The ongoing transfer of the additional third nail into routine clinical practice in our hospital showed that one has to ensure that the third nail has the least length at the trochanter major and is only used if the first two nails are placed correctly. Then the additional operation time is below 10 min, and the complications due to insufficient stability are reduced [21].

As with every biomechanical study, this one suffers two limitations in comparison to clinical “reality”. The first one includes the use of a synthetic bone model that cannot precisely reproduce all in vivo conditions. However, the synthetic bone model has been used successfully in previous biomechanical studies [19, 37] and provides more consistency among specimens than cadaveric bones [38-41]. Also, surrounding tissue like periosteum and muscles were missing which might be an additional stabilising part of the elastic stable fixation method. As in other study groups [34-37], we used a “pure” model without further fixation devices. As reduction of paediatric femoral fractures is almost always performed in a closed manner, we have no precise data about the condition of the periosteum in the case of a fracture which could be used for a more realistic model.

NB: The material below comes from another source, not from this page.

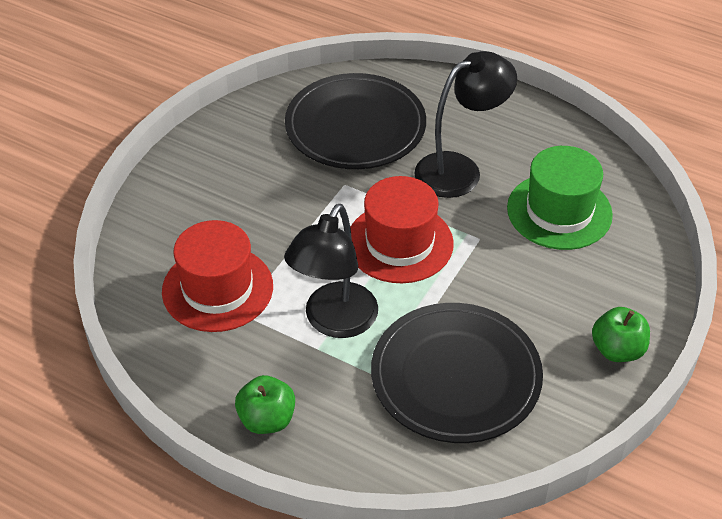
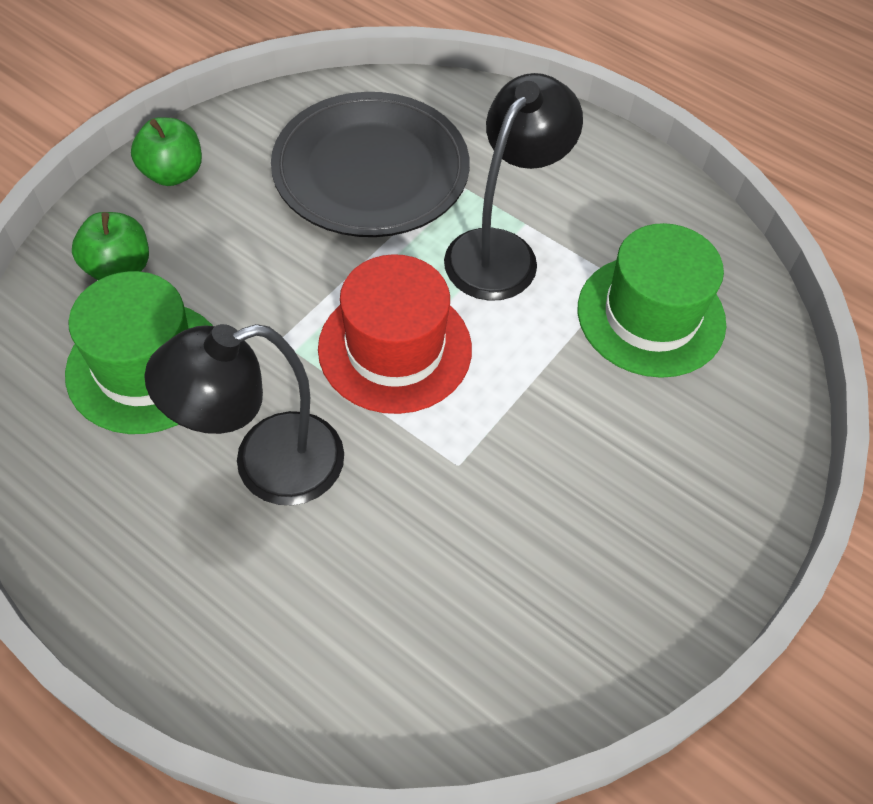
camera: 175 degrees left, 10 degrees up
(217, 288) = (651, 316): red hat -> green hat
(267, 419) = (587, 157): green apple -> green apple (119, 268)
(355, 127) = (420, 591): black plate -> none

Another limitation was due to the configuration [18, 37]: the ends of the nails could not be placed as proximal as intended in a real procedure. In our opinion, this limitation should be equalised as all three configurations were identically established. On the other hand, during the set-up, the focus was on a consistent surgical technique with an identical and reproducible set-up.

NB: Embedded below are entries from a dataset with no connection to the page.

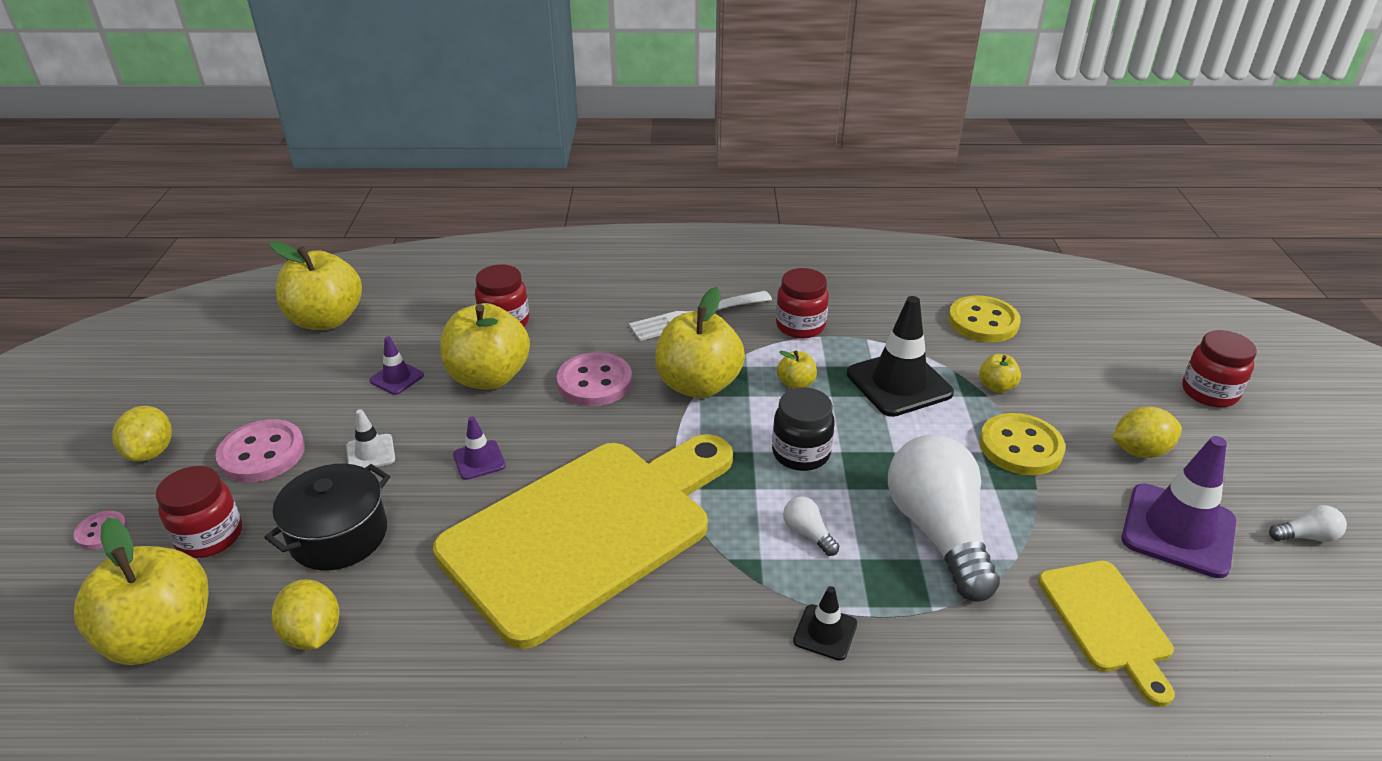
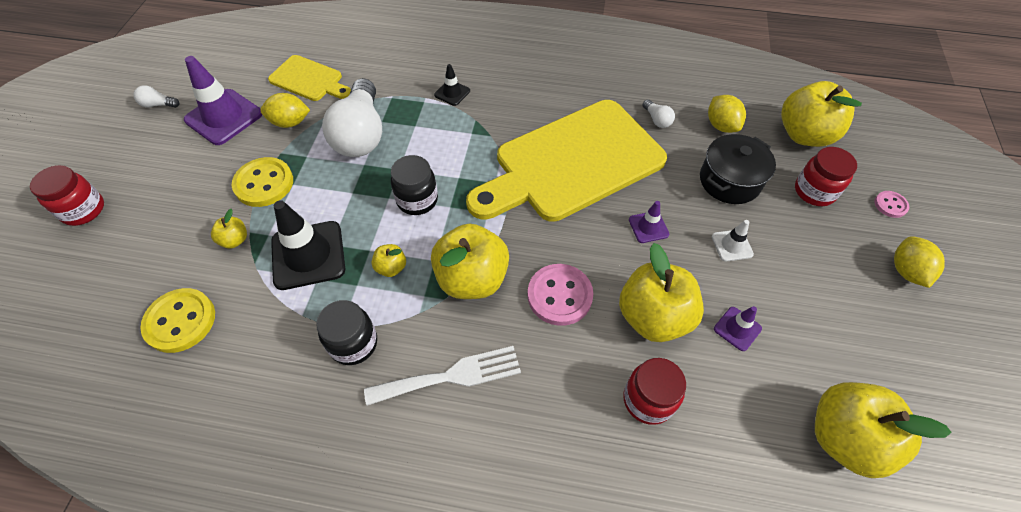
camera: 170 degrees left, 20 degrees up
(262, 454) = (816, 257): pink button -> none
(800, 326) = (353, 343): red jar -> black jar
(808, 534) = (438, 143): white light bulb -> white light bulb (657, 120)
(1107, 622) = (309, 80): yellow cutting board -> yellow cutting board turned 120 degrees clockwise
(1140, 451) = (189, 169): yellow lemon -> yellow lemon (290, 122)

Improper location of the nails or the bends in the nails creates an imbalance in the bending forces, resulting in an angular deformity. This serious technical mistake has been reported in the literature [8]. In our opinion, the proper configuration of the nails was achieved more precisely in the present study than in a real surgical situation.

Conclusions

The results support the modification of the classical two-C-shaped elastic osteosynthesis in femoral fractures with an additional third nail also in transverse fractures. As feasibility and short implantation time could already be shown in spiral fractures, this treatment improves stability and will help to reduce misalignment or revision surgery.